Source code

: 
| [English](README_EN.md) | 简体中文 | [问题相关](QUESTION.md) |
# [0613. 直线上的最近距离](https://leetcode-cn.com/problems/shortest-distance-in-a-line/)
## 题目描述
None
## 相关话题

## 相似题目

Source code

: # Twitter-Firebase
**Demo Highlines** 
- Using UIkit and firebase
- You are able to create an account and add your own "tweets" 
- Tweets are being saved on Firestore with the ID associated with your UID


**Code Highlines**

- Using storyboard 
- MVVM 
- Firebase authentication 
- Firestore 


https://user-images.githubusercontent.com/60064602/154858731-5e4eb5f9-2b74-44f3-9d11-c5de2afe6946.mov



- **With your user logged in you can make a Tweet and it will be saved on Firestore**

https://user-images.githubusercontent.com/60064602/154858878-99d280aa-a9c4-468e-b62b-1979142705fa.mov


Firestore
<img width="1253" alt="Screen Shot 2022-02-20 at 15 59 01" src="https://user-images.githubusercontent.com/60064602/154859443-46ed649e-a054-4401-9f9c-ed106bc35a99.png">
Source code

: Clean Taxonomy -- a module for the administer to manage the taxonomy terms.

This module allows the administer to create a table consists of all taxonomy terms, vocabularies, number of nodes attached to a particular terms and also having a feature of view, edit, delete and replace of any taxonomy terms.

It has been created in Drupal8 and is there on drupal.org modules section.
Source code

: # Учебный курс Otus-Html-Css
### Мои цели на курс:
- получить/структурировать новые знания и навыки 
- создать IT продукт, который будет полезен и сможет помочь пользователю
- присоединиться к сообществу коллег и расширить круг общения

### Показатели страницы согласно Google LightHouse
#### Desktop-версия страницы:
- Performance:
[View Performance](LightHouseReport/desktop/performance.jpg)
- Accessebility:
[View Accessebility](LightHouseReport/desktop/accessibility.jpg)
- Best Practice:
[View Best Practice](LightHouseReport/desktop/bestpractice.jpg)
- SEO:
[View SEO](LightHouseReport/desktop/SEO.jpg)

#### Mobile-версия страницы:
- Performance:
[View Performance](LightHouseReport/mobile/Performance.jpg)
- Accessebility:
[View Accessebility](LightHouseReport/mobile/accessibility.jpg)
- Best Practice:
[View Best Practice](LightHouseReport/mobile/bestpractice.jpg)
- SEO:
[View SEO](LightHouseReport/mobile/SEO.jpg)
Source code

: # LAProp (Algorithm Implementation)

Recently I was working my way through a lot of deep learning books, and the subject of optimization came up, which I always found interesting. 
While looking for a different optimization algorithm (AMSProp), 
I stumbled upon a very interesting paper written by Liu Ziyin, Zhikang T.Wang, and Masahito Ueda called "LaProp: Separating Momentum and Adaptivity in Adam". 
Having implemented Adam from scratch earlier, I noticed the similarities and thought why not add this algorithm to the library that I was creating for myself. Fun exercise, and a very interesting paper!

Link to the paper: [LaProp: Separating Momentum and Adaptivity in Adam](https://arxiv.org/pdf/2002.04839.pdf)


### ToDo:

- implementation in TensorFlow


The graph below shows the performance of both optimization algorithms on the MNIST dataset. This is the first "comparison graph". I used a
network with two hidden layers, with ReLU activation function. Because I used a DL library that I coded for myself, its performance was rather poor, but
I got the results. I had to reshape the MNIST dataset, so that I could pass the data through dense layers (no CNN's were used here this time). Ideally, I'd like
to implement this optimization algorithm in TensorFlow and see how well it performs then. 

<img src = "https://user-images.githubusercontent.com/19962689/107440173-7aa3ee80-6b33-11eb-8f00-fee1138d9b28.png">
● ● ● ●
The task
Can you print every one of the rows above verbatim, from the first through the last, with nothing added, dropped, or changed?

Exercise answer
Source code

: 
| [English](README_EN.md) | 简体中文 | [问题相关](QUESTION.md) |
# [0613. 直线上的最近距离](https://leetcode-cn.com/problems/shortest-distance-in-a-line/)
## 题目描述
None
## 相关话题

## 相似题目

Source code

: # Twitter-Firebase
**Demo Highlines** 
- Using UIkit and firebase
- You are able to create an account and add your own "tweets" 
- Tweets are being saved on Firestore with the ID associated with your UID


**Code Highlines**

- Using storyboard 
- MVVM 
- Firebase authentication 
- Firestore 


https://user-images.githubusercontent.com/60064602/154858731-5e4eb5f9-2b74-44f3-9d11-c5de2afe6946.mov



- **With your user logged in you can make a Tweet and it will be saved on Firestore**

https://user-images.githubusercontent.com/60064602/154858878-99d280aa-a9c4-468e-b62b-1979142705fa.mov


Firestore
<img width="1253" alt="Screen Shot 2022-02-20 at 15 59 01" src="https://user-images.githubusercontent.com/60064602/154859443-46ed649e-a054-4401-9f9c-ed106bc35a99.png">
Source code

: Clean Taxonomy -- a module for the administer to manage the taxonomy terms.

This module allows the administer to create a table consists of all taxonomy terms, vocabularies, number of nodes attached to a particular terms and also having a feature of view, edit, delete and replace of any taxonomy terms.

It has been created in Drupal8 and is there on drupal.org modules section.
Source code

: # Учебный курс Otus-Html-Css
### Мои цели на курс:
- получить/структурировать новые знания и навыки 
- создать IT продукт, который будет полезен и сможет помочь пользователю
- присоединиться к сообществу коллег и расширить круг общения

### Показатели страницы согласно Google LightHouse
#### Desktop-версия страницы:
- Performance:
[View Performance](LightHouseReport/desktop/performance.jpg)
- Accessebility:
[View Accessebility](LightHouseReport/desktop/accessibility.jpg)
- Best Practice:
[View Best Practice](LightHouseReport/desktop/bestpractice.jpg)
- SEO:
[View SEO](LightHouseReport/desktop/SEO.jpg)

#### Mobile-версия страницы:
- Performance:
[View Performance](LightHouseReport/mobile/Performance.jpg)
- Accessebility:
[View Accessebility](LightHouseReport/mobile/accessibility.jpg)
- Best Practice:
[View Best Practice](LightHouseReport/mobile/bestpractice.jpg)
- SEO:
[View SEO](LightHouseReport/mobile/SEO.jpg)
Source code

: # LAProp (Algorithm Implementation)

Recently I was working my way through a lot of deep learning books, and the subject of optimization came up, which I always found interesting. 
While looking for a different optimization algorithm (AMSProp), 
I stumbled upon a very interesting paper written by Liu Ziyin, Zhikang T.Wang, and Masahito Ueda called "LaProp: Separating Momentum and Adaptivity in Adam". 
Having implemented Adam from scratch earlier, I noticed the similarities and thought why not add this algorithm to the library that I was creating for myself. Fun exercise, and a very interesting paper!

Link to the paper: [LaProp: Separating Momentum and Adaptivity in Adam](https://arxiv.org/pdf/2002.04839.pdf)


### ToDo:

- implementation in TensorFlow


The graph below shows the performance of both optimization algorithms on the MNIST dataset. This is the first "comparison graph". I used a
network with two hidden layers, with ReLU activation function. Because I used a DL library that I coded for myself, its performance was rather poor, but
I got the results. I had to reshape the MNIST dataset, so that I could pass the data through dense layers (no CNN's were used here this time). Ideally, I'd like
to implement this optimization algorithm in TensorFlow and see how well it performs then. 

<img src = "https://user-images.githubusercontent.com/19962689/107440173-7aa3ee80-6b33-11eb-8f00-fee1138d9b28.png">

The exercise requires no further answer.